If you’ve been scrolling the Centers for Disease Control and Prevention website recently, you may have seen a paper from the Yukon-Kuskokwim Health Corporation. The paper describes how, after YKHC began using widespread rapid COVID-19 testing last fall, cases in the region dropped significantly.
COVID-19 hit the Yukon-Kuskokwim Delta hard in the fall of 2020. For weeks, the region led the nation in case rates. As the regional health care provider, the Yukon-Kuskokwim Health Corporation was traveling from community to community, testing as many people as possible for the virus.
“In a couple villages, by the time we realized there was a serious problem in the village, there were so many positive tests already,” YKHC Chief of Staff Dr. Ellen Hodges said.
That’s because it was taking an average of seven days to get the test results.
“By the time we were getting those results back, it was apparent there was a really big problem,” Hodges said.
The tests being used at the time were polymerase chain reaction (PCR) tests.
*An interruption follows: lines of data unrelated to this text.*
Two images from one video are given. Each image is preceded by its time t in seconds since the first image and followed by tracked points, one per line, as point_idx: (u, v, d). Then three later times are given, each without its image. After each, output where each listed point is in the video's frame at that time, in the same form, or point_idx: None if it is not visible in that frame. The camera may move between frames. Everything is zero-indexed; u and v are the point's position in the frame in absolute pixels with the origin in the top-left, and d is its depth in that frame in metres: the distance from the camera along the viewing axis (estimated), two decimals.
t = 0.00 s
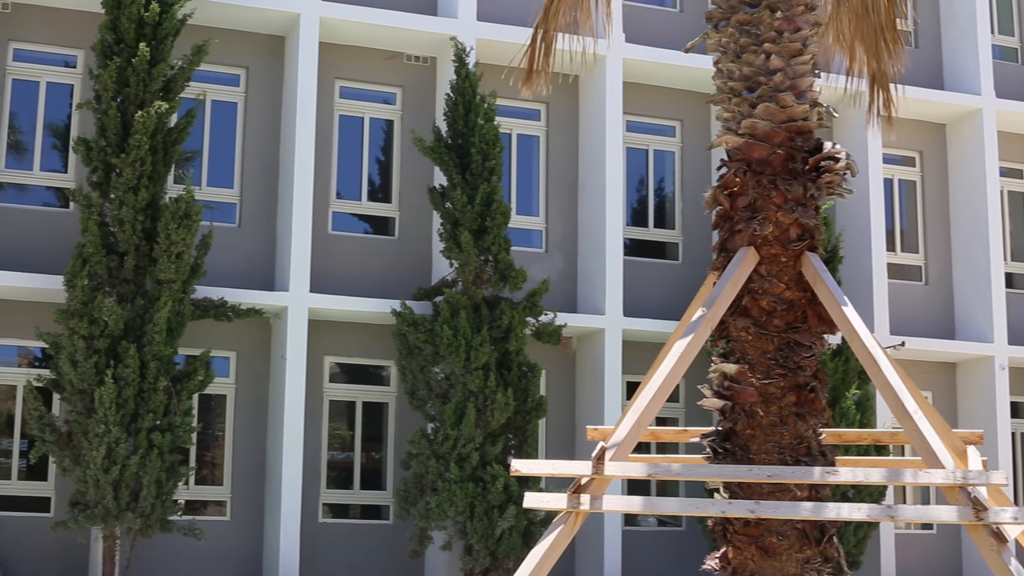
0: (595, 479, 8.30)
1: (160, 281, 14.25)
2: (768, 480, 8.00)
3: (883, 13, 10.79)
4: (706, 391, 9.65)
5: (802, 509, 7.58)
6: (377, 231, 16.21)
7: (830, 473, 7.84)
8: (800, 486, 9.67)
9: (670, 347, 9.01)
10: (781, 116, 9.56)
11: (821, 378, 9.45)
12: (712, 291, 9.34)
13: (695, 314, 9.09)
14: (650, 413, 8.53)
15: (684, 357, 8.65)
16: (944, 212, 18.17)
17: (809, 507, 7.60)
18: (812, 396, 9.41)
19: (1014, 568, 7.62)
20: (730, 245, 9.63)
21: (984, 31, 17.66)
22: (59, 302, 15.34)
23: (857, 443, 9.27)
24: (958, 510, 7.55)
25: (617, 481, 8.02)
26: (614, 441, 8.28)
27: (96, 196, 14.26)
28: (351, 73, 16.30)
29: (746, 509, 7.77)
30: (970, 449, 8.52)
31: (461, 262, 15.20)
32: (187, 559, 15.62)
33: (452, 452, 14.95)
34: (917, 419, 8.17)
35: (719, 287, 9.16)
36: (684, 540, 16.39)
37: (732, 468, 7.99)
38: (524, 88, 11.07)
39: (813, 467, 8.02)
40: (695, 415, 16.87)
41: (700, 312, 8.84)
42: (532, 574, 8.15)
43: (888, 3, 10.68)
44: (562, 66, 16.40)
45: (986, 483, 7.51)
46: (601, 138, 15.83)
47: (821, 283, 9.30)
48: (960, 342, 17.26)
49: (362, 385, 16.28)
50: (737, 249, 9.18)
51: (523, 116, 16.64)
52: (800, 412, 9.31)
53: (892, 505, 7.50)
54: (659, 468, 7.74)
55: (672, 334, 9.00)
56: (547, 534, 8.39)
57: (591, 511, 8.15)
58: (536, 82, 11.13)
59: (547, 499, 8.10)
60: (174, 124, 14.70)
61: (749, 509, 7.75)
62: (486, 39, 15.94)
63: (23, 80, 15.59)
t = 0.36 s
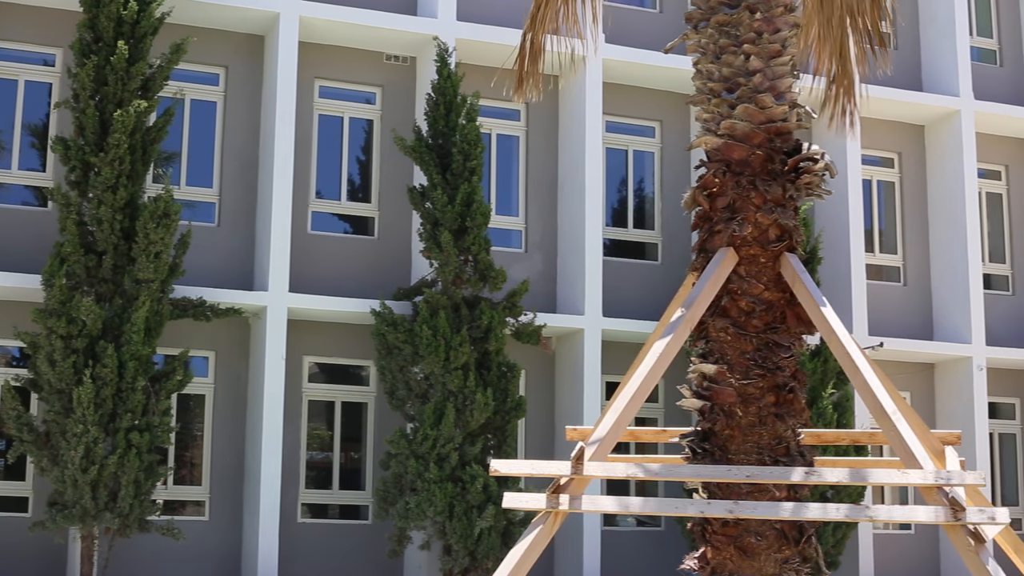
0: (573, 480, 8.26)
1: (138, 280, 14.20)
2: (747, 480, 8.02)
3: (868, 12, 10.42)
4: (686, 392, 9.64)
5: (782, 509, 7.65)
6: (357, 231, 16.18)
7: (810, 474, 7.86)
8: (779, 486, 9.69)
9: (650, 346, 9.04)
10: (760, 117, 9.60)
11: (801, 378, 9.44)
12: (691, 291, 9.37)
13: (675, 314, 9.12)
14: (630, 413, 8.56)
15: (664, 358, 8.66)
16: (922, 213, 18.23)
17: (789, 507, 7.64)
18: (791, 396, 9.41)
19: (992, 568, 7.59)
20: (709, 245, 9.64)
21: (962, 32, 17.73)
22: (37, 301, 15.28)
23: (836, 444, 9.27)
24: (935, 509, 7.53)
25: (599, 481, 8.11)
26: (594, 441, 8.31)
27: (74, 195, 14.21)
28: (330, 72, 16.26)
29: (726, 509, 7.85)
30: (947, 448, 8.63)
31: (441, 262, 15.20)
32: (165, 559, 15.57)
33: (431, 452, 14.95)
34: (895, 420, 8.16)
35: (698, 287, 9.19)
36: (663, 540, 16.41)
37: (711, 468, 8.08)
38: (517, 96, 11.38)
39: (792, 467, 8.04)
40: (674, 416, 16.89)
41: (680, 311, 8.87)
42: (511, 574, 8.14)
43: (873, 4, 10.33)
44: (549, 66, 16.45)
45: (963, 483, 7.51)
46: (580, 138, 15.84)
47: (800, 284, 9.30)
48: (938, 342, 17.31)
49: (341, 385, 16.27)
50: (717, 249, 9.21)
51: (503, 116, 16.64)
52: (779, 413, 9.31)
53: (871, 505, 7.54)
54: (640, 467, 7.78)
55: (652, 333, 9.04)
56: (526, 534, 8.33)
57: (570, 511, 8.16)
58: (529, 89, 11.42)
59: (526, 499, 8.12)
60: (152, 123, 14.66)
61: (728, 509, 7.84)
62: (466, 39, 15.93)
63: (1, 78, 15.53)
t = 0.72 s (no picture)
0: (552, 479, 8.28)
1: (116, 279, 14.14)
2: (725, 480, 8.06)
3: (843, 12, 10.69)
4: (665, 392, 9.68)
5: (759, 509, 7.70)
6: (336, 230, 16.16)
7: (788, 474, 7.89)
8: (757, 486, 9.72)
9: (629, 346, 9.05)
10: (739, 117, 9.61)
11: (779, 378, 9.50)
12: (670, 291, 9.38)
13: (654, 315, 9.14)
14: (609, 412, 8.57)
15: (643, 358, 8.71)
16: (901, 213, 18.28)
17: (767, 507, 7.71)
18: (770, 397, 9.46)
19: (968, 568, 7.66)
20: (688, 246, 9.67)
21: (941, 34, 17.78)
22: (14, 300, 15.21)
23: (814, 444, 9.33)
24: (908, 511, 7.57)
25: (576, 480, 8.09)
26: (572, 440, 8.32)
27: (52, 194, 14.15)
28: (310, 71, 16.23)
29: (703, 509, 7.84)
30: (925, 448, 8.63)
31: (420, 261, 15.19)
32: (143, 559, 15.52)
33: (410, 452, 14.93)
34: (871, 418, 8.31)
35: (677, 288, 9.21)
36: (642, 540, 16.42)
37: (688, 468, 8.10)
38: (502, 97, 11.47)
39: (770, 467, 8.09)
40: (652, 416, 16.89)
41: (658, 312, 8.89)
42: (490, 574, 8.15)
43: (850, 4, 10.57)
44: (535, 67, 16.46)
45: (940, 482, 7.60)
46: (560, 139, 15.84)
47: (779, 285, 9.34)
48: (916, 343, 17.35)
49: (320, 384, 16.24)
50: (695, 250, 9.23)
51: (483, 116, 16.63)
52: (757, 413, 9.37)
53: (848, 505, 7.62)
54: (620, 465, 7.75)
55: (630, 333, 9.05)
56: (504, 533, 8.39)
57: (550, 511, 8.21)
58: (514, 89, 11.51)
59: (504, 499, 8.14)
60: (131, 121, 14.61)
61: (706, 509, 7.82)
62: (446, 39, 15.92)
63: None
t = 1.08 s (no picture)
0: (529, 479, 8.39)
1: (92, 278, 14.09)
2: (701, 480, 8.15)
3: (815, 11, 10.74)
4: (642, 392, 9.69)
5: (737, 509, 7.79)
6: (313, 229, 16.13)
7: (767, 475, 7.96)
8: (733, 486, 9.75)
9: (606, 346, 9.09)
10: (716, 118, 9.66)
11: (755, 379, 9.53)
12: (647, 292, 9.42)
13: (631, 315, 9.18)
14: (586, 412, 8.60)
15: (619, 358, 8.76)
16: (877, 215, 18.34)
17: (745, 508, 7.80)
18: (746, 397, 9.49)
19: (943, 568, 7.77)
20: (665, 246, 9.70)
21: (917, 35, 17.84)
22: None
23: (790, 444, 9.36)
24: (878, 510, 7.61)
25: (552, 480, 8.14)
26: (549, 440, 8.36)
27: (28, 192, 14.09)
28: (287, 70, 16.20)
29: (680, 509, 7.95)
30: (901, 449, 8.70)
31: (397, 261, 15.19)
32: (118, 559, 15.47)
33: (386, 452, 14.92)
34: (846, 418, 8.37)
35: (653, 288, 9.25)
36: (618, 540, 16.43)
37: (664, 469, 8.17)
38: (471, 93, 11.45)
39: (748, 468, 8.16)
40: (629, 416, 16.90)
41: (635, 312, 8.93)
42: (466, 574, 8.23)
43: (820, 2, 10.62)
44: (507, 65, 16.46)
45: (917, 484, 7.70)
46: (537, 139, 15.85)
47: (755, 285, 9.38)
48: (891, 343, 17.40)
49: (296, 384, 16.21)
50: (672, 250, 9.26)
51: (460, 116, 16.63)
52: (734, 413, 9.39)
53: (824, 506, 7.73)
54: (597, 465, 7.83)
55: (607, 334, 9.09)
56: (481, 533, 8.52)
57: (526, 510, 8.28)
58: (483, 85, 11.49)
59: (480, 499, 8.21)
60: (108, 120, 14.56)
61: (682, 509, 7.93)
62: (423, 38, 15.91)
63: None
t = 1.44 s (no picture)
0: (504, 480, 8.57)
1: (67, 277, 14.04)
2: (676, 480, 8.20)
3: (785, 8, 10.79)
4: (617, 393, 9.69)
5: (711, 509, 7.91)
6: (288, 228, 16.10)
7: (740, 475, 8.10)
8: (708, 486, 9.76)
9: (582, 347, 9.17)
10: (692, 119, 9.69)
11: (730, 379, 9.55)
12: (623, 292, 9.49)
13: (606, 316, 9.26)
14: (561, 413, 8.69)
15: (594, 358, 8.88)
16: (853, 216, 18.38)
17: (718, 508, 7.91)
18: (721, 397, 9.51)
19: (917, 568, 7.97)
20: (640, 247, 9.75)
21: (892, 37, 17.90)
22: None
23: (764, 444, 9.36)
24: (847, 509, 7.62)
25: (526, 480, 8.24)
26: (524, 441, 8.45)
27: (2, 190, 14.02)
28: (263, 69, 16.16)
29: (655, 509, 8.00)
30: (874, 449, 8.95)
31: (372, 261, 15.18)
32: (92, 559, 15.40)
33: (361, 451, 14.90)
34: (821, 419, 8.56)
35: (629, 288, 9.32)
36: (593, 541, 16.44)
37: (640, 468, 8.19)
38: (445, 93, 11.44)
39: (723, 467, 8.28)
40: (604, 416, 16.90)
41: (610, 313, 9.01)
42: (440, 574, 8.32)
43: None
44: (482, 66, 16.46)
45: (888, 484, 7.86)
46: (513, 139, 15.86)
47: (730, 286, 9.42)
48: (866, 344, 17.43)
49: (271, 383, 16.18)
50: (648, 251, 9.32)
51: (435, 116, 16.62)
52: (709, 413, 9.41)
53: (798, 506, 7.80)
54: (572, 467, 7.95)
55: (583, 334, 9.17)
56: (457, 531, 8.66)
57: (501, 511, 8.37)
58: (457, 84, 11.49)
59: (457, 498, 8.30)
60: (83, 118, 14.52)
61: (657, 509, 7.99)
62: (400, 38, 15.90)
63: None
They are nasal tests that detect whether the virus’s DNA is present, and they require a laboratory. The tests are super accurate and considered the gold standard for COVID-19 tests.
YKHC had the equipment to run PCR tests in Bethel, but a national shortage of reagent, the substance needed to run the tests, prevented the health corporation from being able to use the equipment. So YKHC had to fly each test out of the region to get results. The nearest fully equipped labs were in Anchorage, but they were overwhelmed with tests from around the state. So YKHC sent many tests out of state to a private lab. All this flying of samples and so many tests meant that, on average, results took a week to get back.
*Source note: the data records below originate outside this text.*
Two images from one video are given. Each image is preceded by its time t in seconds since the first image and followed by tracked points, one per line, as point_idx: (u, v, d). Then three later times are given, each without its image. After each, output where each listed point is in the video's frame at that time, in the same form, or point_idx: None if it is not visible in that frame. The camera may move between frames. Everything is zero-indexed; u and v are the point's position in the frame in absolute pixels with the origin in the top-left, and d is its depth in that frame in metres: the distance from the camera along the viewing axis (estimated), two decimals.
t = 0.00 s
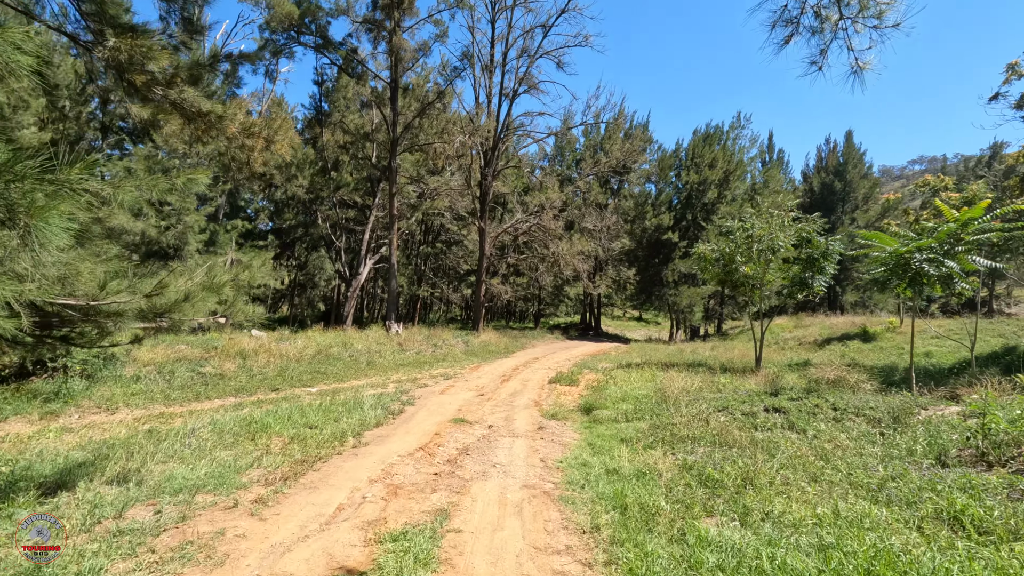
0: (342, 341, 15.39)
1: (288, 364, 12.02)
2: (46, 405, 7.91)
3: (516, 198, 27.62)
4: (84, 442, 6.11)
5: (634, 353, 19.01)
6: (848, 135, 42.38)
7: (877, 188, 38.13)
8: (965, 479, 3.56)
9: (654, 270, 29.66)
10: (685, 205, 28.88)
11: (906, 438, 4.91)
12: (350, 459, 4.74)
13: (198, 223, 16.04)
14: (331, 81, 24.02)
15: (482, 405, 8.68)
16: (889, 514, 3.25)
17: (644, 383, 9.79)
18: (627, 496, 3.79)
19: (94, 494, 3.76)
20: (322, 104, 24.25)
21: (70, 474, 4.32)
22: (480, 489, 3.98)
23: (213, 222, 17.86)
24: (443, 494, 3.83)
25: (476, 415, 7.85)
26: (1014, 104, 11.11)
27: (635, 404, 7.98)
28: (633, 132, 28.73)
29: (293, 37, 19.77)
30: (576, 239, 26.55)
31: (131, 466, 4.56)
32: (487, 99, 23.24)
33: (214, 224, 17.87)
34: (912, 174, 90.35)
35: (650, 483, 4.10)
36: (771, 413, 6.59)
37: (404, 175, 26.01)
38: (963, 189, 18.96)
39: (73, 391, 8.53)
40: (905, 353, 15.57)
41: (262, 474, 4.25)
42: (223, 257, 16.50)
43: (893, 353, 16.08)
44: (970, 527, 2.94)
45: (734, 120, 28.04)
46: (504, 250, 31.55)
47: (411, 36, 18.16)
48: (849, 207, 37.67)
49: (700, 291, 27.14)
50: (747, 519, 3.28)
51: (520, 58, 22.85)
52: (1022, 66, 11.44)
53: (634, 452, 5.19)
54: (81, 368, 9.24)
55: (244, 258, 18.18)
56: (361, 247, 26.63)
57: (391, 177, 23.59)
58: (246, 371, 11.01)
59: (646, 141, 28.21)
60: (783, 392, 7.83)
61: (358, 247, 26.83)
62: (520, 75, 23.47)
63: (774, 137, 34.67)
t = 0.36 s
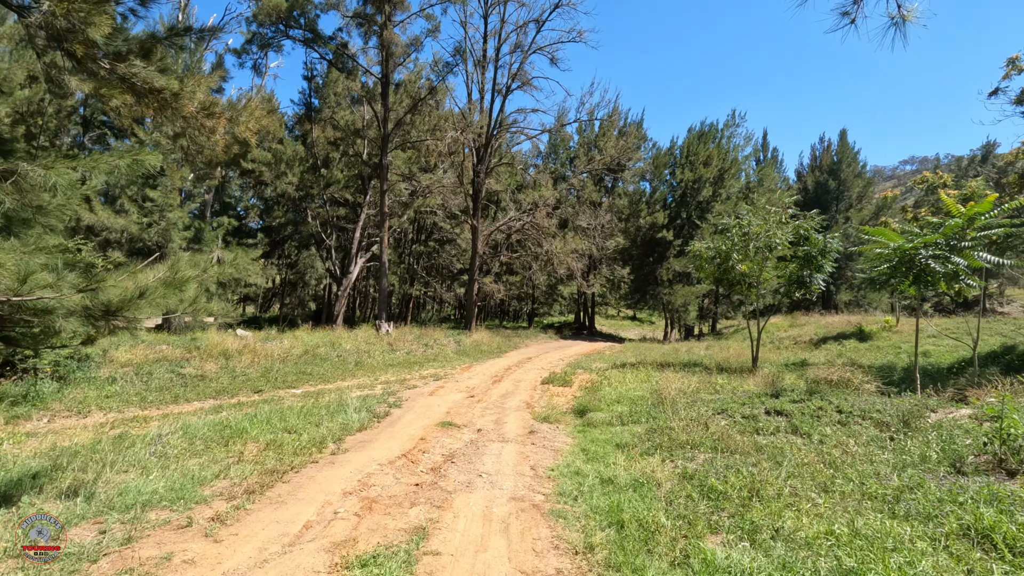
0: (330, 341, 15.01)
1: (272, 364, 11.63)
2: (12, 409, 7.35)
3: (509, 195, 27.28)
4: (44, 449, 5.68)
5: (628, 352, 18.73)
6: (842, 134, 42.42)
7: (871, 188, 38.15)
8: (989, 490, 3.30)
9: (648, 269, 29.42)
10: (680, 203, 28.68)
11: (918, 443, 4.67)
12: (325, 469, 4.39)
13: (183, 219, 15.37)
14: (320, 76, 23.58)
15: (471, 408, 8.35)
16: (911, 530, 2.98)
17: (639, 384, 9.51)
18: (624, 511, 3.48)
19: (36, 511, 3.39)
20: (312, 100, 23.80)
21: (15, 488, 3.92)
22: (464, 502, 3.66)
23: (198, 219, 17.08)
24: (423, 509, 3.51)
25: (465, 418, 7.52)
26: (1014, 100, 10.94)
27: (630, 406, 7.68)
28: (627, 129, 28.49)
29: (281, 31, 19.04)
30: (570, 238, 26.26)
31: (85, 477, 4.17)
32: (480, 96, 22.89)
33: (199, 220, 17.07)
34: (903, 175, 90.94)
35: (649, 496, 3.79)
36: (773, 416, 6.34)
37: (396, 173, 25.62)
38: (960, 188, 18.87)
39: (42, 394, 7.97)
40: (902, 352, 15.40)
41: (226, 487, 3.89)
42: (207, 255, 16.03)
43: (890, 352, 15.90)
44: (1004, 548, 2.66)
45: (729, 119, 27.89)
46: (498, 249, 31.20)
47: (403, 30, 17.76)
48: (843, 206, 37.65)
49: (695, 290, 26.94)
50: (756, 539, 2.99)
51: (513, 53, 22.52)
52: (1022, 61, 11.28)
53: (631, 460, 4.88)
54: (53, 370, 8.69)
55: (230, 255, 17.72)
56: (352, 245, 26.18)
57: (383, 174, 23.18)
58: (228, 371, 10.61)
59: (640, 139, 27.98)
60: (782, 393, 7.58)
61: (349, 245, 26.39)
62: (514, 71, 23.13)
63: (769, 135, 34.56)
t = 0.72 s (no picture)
0: (320, 340, 14.68)
1: (258, 364, 11.28)
2: None
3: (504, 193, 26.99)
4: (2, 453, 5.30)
5: (624, 352, 18.46)
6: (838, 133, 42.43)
7: (866, 187, 38.13)
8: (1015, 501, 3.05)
9: (644, 268, 29.19)
10: (676, 201, 28.49)
11: (931, 447, 4.46)
12: (297, 476, 4.08)
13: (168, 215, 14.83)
14: (312, 71, 23.21)
15: (461, 409, 8.06)
16: (935, 546, 2.72)
17: (635, 384, 9.23)
18: (619, 524, 3.21)
19: None
20: (304, 95, 23.44)
21: None
22: (444, 514, 3.37)
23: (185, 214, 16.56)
24: (399, 522, 3.22)
25: (454, 420, 7.22)
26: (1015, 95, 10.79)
27: (626, 407, 7.41)
28: (623, 127, 28.27)
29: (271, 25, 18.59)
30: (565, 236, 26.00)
31: (37, 486, 3.82)
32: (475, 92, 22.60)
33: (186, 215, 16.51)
34: (896, 175, 91.53)
35: (646, 506, 3.52)
36: (775, 418, 6.14)
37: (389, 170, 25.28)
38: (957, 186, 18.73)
39: (13, 394, 7.48)
40: (900, 352, 15.24)
41: (187, 496, 3.58)
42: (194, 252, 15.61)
43: (888, 352, 15.74)
44: None
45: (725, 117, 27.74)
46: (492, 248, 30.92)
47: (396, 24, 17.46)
48: (838, 205, 37.63)
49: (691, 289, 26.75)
50: (765, 556, 2.73)
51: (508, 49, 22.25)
52: (1023, 56, 11.12)
53: (626, 465, 4.60)
54: (25, 369, 8.13)
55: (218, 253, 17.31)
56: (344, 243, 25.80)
57: (376, 171, 22.83)
58: (211, 371, 10.25)
59: (636, 137, 27.77)
60: (783, 394, 7.33)
61: (342, 243, 26.02)
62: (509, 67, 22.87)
63: (765, 134, 34.50)
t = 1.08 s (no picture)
0: (318, 340, 14.37)
1: (252, 364, 10.99)
2: None
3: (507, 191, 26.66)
4: None
5: (629, 352, 18.08)
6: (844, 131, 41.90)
7: (874, 185, 37.58)
8: None
9: (648, 267, 28.79)
10: (681, 200, 28.07)
11: (966, 456, 4.13)
12: (273, 486, 3.76)
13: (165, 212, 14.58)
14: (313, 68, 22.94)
15: (459, 412, 7.72)
16: None
17: (640, 385, 8.87)
18: (626, 545, 2.86)
19: None
20: (304, 93, 23.19)
21: None
22: (430, 533, 3.04)
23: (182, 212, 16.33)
24: (378, 543, 2.90)
25: (451, 423, 6.90)
26: None
27: (631, 411, 7.04)
28: (627, 125, 27.90)
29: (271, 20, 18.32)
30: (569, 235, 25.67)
31: None
32: (476, 89, 22.28)
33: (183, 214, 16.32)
34: (901, 175, 90.76)
35: (655, 523, 3.19)
36: (791, 423, 5.81)
37: (390, 168, 24.99)
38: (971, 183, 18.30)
39: None
40: (913, 353, 14.81)
41: (152, 508, 3.27)
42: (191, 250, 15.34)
43: (900, 352, 15.31)
44: None
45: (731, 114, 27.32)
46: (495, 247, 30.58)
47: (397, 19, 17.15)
48: (845, 204, 37.12)
49: (697, 288, 26.33)
50: None
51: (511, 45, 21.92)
52: None
53: (633, 475, 4.25)
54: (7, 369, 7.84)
55: (216, 251, 17.06)
56: (345, 241, 25.52)
57: (377, 168, 22.53)
58: (203, 371, 9.94)
59: (641, 134, 27.38)
60: (798, 397, 6.95)
61: (342, 241, 25.74)
62: (511, 64, 22.53)
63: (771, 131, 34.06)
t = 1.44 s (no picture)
0: (325, 338, 14.16)
1: (257, 363, 10.80)
2: None
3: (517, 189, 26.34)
4: None
5: (641, 352, 17.67)
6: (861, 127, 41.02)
7: (891, 182, 36.70)
8: None
9: (660, 266, 28.30)
10: (694, 197, 27.51)
11: None
12: (264, 494, 3.49)
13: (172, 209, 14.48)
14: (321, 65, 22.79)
15: (467, 412, 7.42)
16: None
17: (656, 386, 8.49)
18: (653, 569, 2.53)
19: None
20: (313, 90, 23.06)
21: None
22: (431, 551, 2.75)
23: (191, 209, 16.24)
24: (373, 562, 2.62)
25: (458, 424, 6.60)
26: None
27: (648, 412, 6.67)
28: (639, 121, 27.43)
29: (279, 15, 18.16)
30: (579, 233, 25.30)
31: None
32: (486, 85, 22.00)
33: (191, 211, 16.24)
34: (918, 172, 89.12)
35: (683, 540, 2.87)
36: (822, 427, 5.44)
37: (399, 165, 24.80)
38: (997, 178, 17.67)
39: None
40: (938, 353, 14.26)
41: (132, 517, 3.02)
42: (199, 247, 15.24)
43: (924, 353, 14.76)
44: None
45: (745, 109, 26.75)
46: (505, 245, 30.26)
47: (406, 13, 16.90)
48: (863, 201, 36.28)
49: (710, 287, 25.79)
50: None
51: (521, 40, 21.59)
52: None
53: (655, 483, 3.92)
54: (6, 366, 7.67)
55: (224, 249, 16.96)
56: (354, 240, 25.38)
57: (385, 166, 22.33)
58: (207, 370, 9.74)
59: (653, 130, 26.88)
60: (826, 398, 6.54)
61: (352, 240, 25.61)
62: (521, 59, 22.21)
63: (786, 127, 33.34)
“In some cases, the positive test result would come back after the patient was already out of their infectious period, which isn’t a very useful test at all,” Hodges said.
Because they needed to find a way to get results back faster to identify where outbreaks were occurring, who was infectious and how to contain the spread of the virus, YKHC began using a different test — but in a unique way. This test is called an Abbot BinaxNOW rapid test. It’s also a nasal test, but instead of testing for DNA, it tests for antigens, which are proteins from the virus. These rapid tests produce results in 15 minutes, all in one place, with no flying necessary. And they’re much cheaper than the PCR tests.
The rapid tests are extremely reliable if the result is positive. If you get a positive antigen test, you can trust that you have COVID-19. But the rapid tests are not as reliable for negative test results.
“So there’s a chance that if you test negative, you could still have COVID,” Hodges said.
But there’s a way to find out almost for sure: keep testing, a couple of days apart each time.
“If you get about three of these tests negative, that’s pretty reliable that you don’t have COVID,” Hodges said.
Called “serial testing,” this method took about the same amount of time as the PCR testing that had to be flown out — but only to be sure of a negative result. A positive result could be responded to right away. The widespread rapid testing changed the course of the pandemic in the Yukon-Kuskokwim Delta.
“We were able to get people who tested positive into isolation faster, and test their close contacts faster, and if they test positive, get them into quarantine sooner and so on, so that you could get ahead of the outbreak faster,” Hodges said.
The results were significant. Over the next month, daily cases fell by two-thirds, from 342 cases per 100,000 people during the week of Nov. 9, to 119 cases per 100,000 people during the week of Dec. 13. The overall average turnaround time for all test results also fell by nearly a third, from 6.8 days to 4.4 days.
Local leaders could learn of an outbreak and respond in real time with mitigation measures like mandated masking, screening people entering the village, cancelling large events and limiting customers in stores. Most villages in the region enforced these types of restrictions.
The results of the rapid testing were so significant that YKHC wanted to share them. The organization approached the CDC, and now Hodges is the lead author on a paper sharing the findings, along with other YKHC and Alaska colleagues.
“Our biggest hope is that other people in areas similar to ours might take this information and understand that this test can be used in their region, and it might help them reduce transmission,” Hodges said.
She emphasizes the word “might,” because it was an observational study. There were no controls used to compare one outcome against another. The results show correlation, not causation. Also, the study’s timeline occurred before the COVID-19 vaccine arrived in the region and further reduced transmission.
The paper identifies three other limitations of the study: false negatives associated with the rapid tests, that not everyone completed the series of rapid tests, variation in individuals’ responsiveness to isolation instructions, and the gap between obtaining a test result and communicating them.
YKHC continues to use both the rapid tests and the PCR tests to identify cases as COVID-19 once again surges in the region.